La presse généraliste et la presse sportive s’y intéressent plus, mais c’est seulement parce que les Jeux Paralympiques approchent. Il y a une crainte de l’après-Jeux pour la plupart. Certains pensent qu’un engouement va se créer et perdurer, mais la plupart pensent que le soir du 8 septembre, les athlètes des sports paralympiques vont retourner dans l’ombre, mis à part quelques têtes d’affiche où il y aura des brèves pour relayer les résultats.
Récemment, il y a eu un autre problème. Timothée Adolphe a été refusé d’un taxi à cause de son chien-guide. Ce manque d’inclusion est-il inquiétant à moins de 3 mois des Jeux ?
Clairement. Le problème est que ça fait sept ans que l’on sait que Paris va accueillir les Jeux, mais sur l’accessibilité des transports en commun, c’est comme s’il ne s’était rien passé. La personne en cause était de l’entreprise G7, mais je me dis qu’il n’y a aucune raison de ne pas tomber sur un autre transporteur qui fasse preuve de mauvaise volonté. Ce n’est pas du tout la première fois que cela arrive à Timothée Adolphe et quelques jours après le “buzz médiatique“ s’est reproduit. Un énorme travail de sensibilisation reste à faire pour permettre l’accessibilité aux personnes en situation de handicap. Il y a le cadre légal, mais il y a aussi le bon sens. Et il n’est pas toujours au rendez-vous.

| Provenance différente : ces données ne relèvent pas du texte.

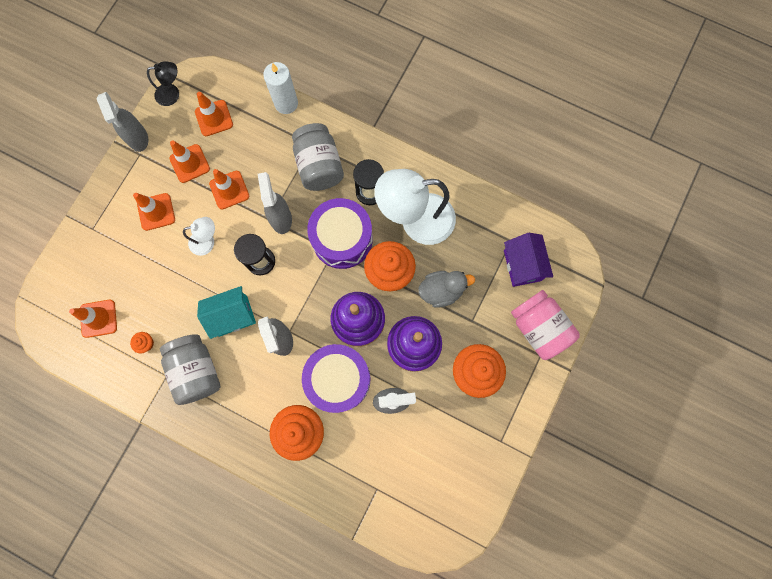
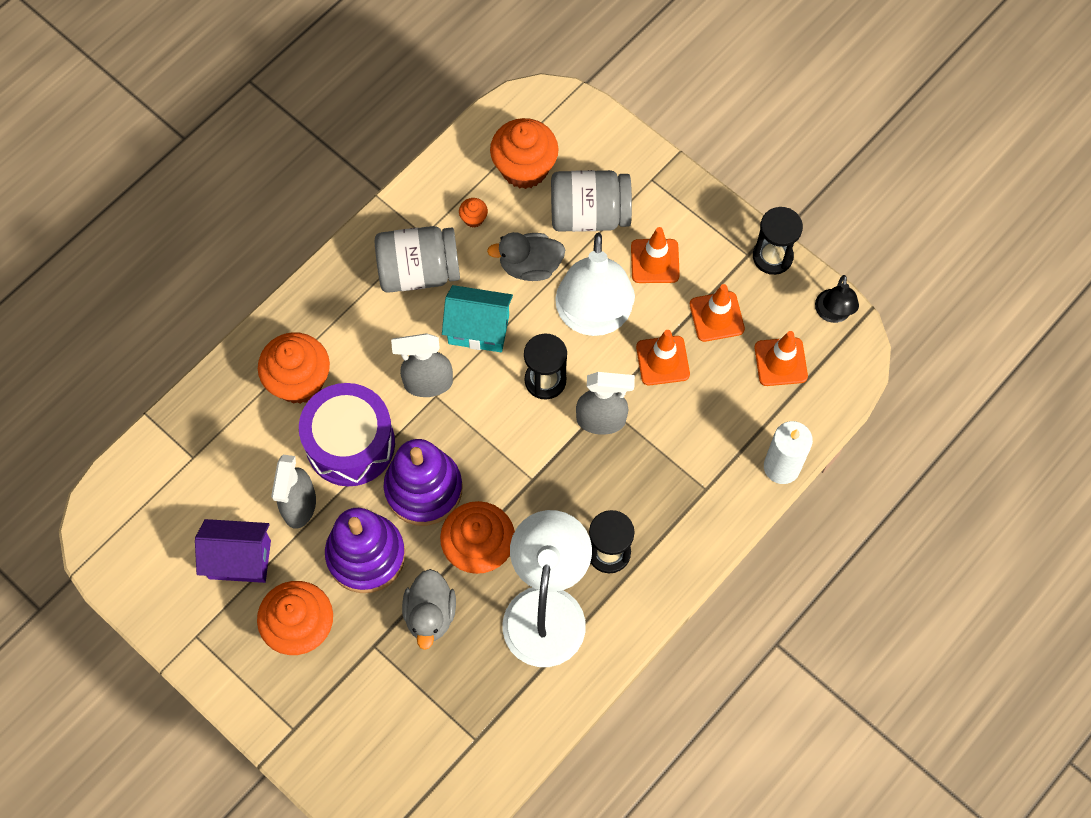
camera: 105 degrees right, 10 degrees down
orange traffic cone [69,300,117,338] -> orange cupcake [490,118,559,189]
grey spray bottle [97,92,148,152] -> black hourglass [753,207,803,275]
white lamp [183,217,215,256] -> white lamp [555,233,635,336], size x2.08
turquoise house [197,286,256,339] -> turquoise house turned 75 degrees counterclockwise [442,285,513,352]
grey jar [292,123,344,191] -> grey jar moved to [551,170,632,232]
purple drum [307,198,373,269] -> none
purple house [504,233,553,287] -> purple house moved to [195,519,271,583]
pink jar [511,290,580,360] -> none
none -> grey duck [487,232,565,281]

La Fédération française handisport regroupe plusieurs disciplines. Mais les sportifs aimeraient plutôt rejoindre leur fédération homologue. La FFH pourrait-elle être en danger ?
Les athlètes pensent que les fédérations sportives auraient plus de moyens pour financer leur saison que la fédération handisport. Mais la FFH a absolument besoin de conserver les disciplines parce que sinon ils n’auraient plus les financements nécessaires pour apporter leur expertise et former les personnes sur l’accueil des publics en situation de handicap. Ça ne vaudrait pas que pour les athlètes de haut niveau, mais pour toutes les personnes en situation de handicap. S’ils rejoignent la fédération homologue, les athlètes seront tributaires du bon vouloir de leur nouvelle fédération.
Par exemple, pour Thibaud Lefrançois en volley assis (qui appartient à la Fédération française de volley-ball), ce n’est que deuxième année avec championnat de France en 6 contre 6, le format paralympique. C’est-à-dire que la discipline qui existe aux Jeux (depuis 1980 pour les hommes et 2004 pour les femmes) n’existait pas en France. Dans certains cas, cela peut aider, mais ce n’est pas la solution miracle non plus. Par contre, je suis convaincu qu’il faudrait plus de passerelles entre la FFH et la fédération homologue.